To accurately calibrate these instruments, aerosols containing particles of known size distributions, or preferably, of substantially equal size, are required. Aerosols of this type, having particles of substantially the same size, are referred to herein as monodisperse aerosols.
Monodisperse aerosol generators also are used as a source for injection of uniform particles into internal combustion engines, and as a source of sample solutions into flame and plasma atomic spectrometers. They are also widely applied with mass spectrometers as a means of introducing a solution.
Numerous attempts have been made in the past to create high airborne concentrations of monodisperse aerosols. None has been particularly successful. A recent attempt by the A. D. Little Company used flash vaporization of a liquid followed by ambient cooling to induce self condensation in an attempt to produce equally sized particles. However, testing revealed that this generator was not capable of producing a monodisperse aerosol.
Another method of producing a monodisperse aerosol is disclosed in Browner, et al U.S. Pat. No. 4,687,929. Here, a solvent is entrained in a preferably inert sheath gas, such as argon or helium. The entrained solvent passes into a confined space where desolvation occurs. The diameter of the aerosol particles is controlled by the diameter of the orifice through which the solvent flows. This system is primarily intended to supply small quantities of aerosols to a mass spectrometer or liquid chromatograph.

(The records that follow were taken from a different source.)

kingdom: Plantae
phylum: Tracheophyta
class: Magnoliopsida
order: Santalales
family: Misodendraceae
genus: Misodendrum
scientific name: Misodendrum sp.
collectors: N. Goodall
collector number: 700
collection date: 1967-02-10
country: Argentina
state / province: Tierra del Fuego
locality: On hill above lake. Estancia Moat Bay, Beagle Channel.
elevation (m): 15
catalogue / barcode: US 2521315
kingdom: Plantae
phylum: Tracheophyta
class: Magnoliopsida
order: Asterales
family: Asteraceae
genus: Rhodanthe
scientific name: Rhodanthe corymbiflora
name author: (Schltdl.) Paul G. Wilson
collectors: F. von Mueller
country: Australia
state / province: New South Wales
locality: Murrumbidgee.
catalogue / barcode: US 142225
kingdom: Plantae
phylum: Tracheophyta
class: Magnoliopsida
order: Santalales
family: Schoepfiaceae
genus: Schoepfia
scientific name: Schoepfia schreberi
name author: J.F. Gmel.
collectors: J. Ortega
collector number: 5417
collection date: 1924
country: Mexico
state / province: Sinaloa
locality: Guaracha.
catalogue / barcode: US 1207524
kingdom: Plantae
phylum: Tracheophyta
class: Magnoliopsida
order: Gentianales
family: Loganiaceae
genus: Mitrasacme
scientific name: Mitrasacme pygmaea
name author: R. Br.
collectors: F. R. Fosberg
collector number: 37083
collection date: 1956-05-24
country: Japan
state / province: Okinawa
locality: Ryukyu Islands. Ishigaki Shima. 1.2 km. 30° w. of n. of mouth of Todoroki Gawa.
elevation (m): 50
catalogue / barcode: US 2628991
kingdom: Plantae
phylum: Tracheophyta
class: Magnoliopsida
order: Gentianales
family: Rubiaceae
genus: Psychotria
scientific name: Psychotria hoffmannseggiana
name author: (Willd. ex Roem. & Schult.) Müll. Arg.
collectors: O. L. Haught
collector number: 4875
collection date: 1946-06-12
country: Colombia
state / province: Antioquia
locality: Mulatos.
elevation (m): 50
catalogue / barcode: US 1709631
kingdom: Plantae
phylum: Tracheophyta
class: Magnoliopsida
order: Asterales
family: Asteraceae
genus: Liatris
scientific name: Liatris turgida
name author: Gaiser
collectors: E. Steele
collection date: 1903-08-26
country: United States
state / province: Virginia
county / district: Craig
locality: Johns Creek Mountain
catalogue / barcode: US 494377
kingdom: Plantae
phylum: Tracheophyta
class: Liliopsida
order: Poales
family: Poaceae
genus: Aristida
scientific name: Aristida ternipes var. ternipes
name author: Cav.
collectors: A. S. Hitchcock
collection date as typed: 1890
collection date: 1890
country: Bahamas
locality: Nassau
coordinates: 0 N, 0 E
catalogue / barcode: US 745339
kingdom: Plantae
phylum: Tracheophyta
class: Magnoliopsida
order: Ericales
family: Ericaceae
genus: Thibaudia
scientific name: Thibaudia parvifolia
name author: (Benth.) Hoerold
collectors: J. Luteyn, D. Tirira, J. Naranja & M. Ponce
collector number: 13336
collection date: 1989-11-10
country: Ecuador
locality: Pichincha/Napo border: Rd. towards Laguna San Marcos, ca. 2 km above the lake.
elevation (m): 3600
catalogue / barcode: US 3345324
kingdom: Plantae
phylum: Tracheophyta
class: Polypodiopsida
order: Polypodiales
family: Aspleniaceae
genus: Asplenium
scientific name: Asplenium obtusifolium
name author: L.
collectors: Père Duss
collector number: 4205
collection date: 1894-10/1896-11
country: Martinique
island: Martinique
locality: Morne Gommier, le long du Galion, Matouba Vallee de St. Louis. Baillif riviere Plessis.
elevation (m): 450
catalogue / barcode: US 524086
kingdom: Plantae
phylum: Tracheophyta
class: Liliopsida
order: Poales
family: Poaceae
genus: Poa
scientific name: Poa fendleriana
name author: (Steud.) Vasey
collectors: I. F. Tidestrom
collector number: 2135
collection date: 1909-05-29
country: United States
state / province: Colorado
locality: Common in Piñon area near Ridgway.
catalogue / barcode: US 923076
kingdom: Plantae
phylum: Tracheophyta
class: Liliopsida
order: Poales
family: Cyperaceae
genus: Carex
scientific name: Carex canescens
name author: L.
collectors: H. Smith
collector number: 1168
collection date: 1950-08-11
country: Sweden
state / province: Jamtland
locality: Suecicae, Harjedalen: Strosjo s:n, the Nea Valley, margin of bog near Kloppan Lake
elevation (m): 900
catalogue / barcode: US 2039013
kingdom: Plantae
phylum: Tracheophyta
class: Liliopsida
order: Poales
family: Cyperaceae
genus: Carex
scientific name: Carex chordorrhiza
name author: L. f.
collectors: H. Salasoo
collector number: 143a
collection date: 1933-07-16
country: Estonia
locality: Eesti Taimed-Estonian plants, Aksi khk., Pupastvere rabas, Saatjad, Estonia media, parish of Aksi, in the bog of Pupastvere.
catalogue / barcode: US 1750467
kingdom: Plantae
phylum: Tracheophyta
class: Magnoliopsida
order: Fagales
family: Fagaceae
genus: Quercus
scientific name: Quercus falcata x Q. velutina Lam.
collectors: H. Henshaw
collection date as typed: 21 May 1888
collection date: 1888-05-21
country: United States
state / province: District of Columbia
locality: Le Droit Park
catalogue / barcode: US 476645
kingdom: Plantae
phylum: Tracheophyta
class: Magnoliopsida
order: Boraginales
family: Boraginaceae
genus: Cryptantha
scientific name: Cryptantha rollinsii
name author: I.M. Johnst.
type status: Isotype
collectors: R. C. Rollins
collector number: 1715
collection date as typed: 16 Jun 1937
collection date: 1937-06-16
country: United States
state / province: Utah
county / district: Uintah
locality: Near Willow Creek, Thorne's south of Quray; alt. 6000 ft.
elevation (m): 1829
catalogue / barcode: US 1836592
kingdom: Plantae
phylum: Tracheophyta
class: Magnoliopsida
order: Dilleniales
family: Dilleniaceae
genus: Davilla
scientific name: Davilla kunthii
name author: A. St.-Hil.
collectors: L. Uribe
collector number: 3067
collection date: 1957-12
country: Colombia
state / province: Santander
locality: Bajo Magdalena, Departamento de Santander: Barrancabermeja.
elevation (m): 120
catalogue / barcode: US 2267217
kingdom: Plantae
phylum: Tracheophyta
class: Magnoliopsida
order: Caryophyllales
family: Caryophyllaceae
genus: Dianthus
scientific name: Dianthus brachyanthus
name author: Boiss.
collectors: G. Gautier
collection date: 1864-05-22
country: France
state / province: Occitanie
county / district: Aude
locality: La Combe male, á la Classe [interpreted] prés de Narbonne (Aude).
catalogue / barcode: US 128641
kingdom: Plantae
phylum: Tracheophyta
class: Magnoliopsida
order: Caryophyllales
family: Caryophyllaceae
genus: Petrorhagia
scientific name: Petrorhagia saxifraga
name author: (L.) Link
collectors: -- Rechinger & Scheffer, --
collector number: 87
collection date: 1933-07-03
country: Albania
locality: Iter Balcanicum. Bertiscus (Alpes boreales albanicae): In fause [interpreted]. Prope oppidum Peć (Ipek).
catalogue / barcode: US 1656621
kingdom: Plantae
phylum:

It is an object of the present invention to provide apparatus capable of generating high concentrations of a monodisperse aerosol at high flow rates.
It is a further object of the present invention to provide a monodisperse aerosol in which the geometric mean diameter (GMD) of the particles in the aerosol can be easily varied at least within the range of 0.2-0.5 .mu.m, and a GMD of less than 1.3 can be maintained.
It is a still further object of the invention to provide a monodisperse aerosol using various organic liquids having low vapor pressures.
It is a still further object of the invention to provide an aerosol in which the particles have a geometric standard deviation (GSD) of about 1.3 or less.
Additional objects, advantages and novel features of the invention will be set forth in part in the description which follows, and in part will become apparent to those skilled in the art upon examination of the following or may be learned by practice of the invention. The objects and advantages of the invention may be realized and attained by means of the instrumentalities and combinations particularly pointed out in the appended claims.